TASK — There is material below. Print exactly the lines starting at the line with "power industry |" and ending at the line with "their Functions |", ends included, and no others.

========================

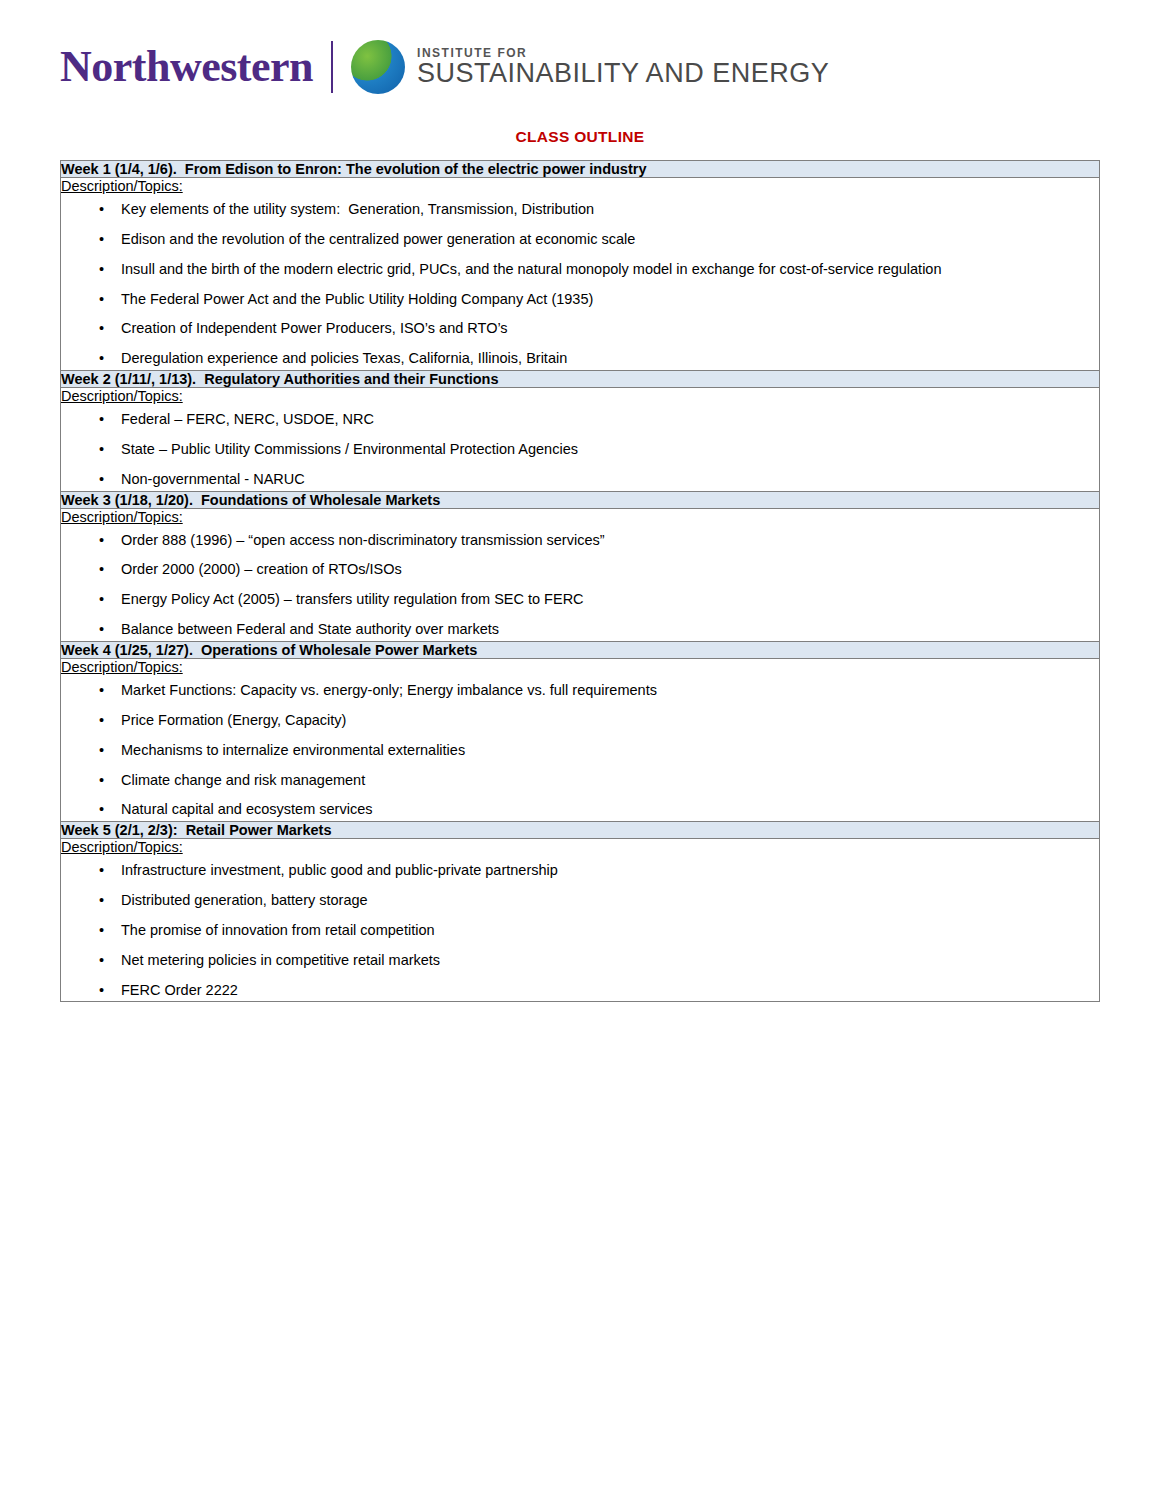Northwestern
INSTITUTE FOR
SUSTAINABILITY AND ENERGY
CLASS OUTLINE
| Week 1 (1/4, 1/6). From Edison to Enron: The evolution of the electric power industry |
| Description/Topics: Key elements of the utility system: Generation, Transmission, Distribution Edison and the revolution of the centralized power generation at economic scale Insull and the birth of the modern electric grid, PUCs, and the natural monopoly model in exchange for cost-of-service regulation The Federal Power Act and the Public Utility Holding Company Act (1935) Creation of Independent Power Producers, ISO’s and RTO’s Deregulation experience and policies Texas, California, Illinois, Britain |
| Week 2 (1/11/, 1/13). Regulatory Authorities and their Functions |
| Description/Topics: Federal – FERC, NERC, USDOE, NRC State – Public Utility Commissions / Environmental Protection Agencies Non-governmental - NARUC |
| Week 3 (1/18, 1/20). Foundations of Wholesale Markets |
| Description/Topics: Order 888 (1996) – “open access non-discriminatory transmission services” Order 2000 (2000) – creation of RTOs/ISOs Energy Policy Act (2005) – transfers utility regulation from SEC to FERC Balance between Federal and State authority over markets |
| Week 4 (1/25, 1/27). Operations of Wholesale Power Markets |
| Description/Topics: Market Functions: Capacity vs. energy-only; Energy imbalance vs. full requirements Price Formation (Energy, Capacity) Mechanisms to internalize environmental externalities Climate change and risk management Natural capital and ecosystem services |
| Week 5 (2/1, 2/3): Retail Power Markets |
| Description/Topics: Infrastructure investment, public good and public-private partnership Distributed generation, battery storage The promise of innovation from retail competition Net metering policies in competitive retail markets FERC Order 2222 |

========================

THE ANSWER —
| Week 1 (1/4, 1/6). From Edison to Enron: The evolution of the electric power industry |
| Description/Topics: Key elements of the utility system: Generation, Transmission, Distribution Edison and the revolution of the centralized power generation at economic scale Insull and the birth of the modern electric grid, PUCs, and the natural monopoly model in exchange for cost-of-service regulation The Federal Power Act and the Public Utility Holding Company Act (1935) Creation of Independent Power Producers, ISO’s and RTO’s Deregulation experience and policies Texas, California, Illinois, Britain |
| Week 2 (1/11/, 1/13). Regulatory Authorities and their Functions |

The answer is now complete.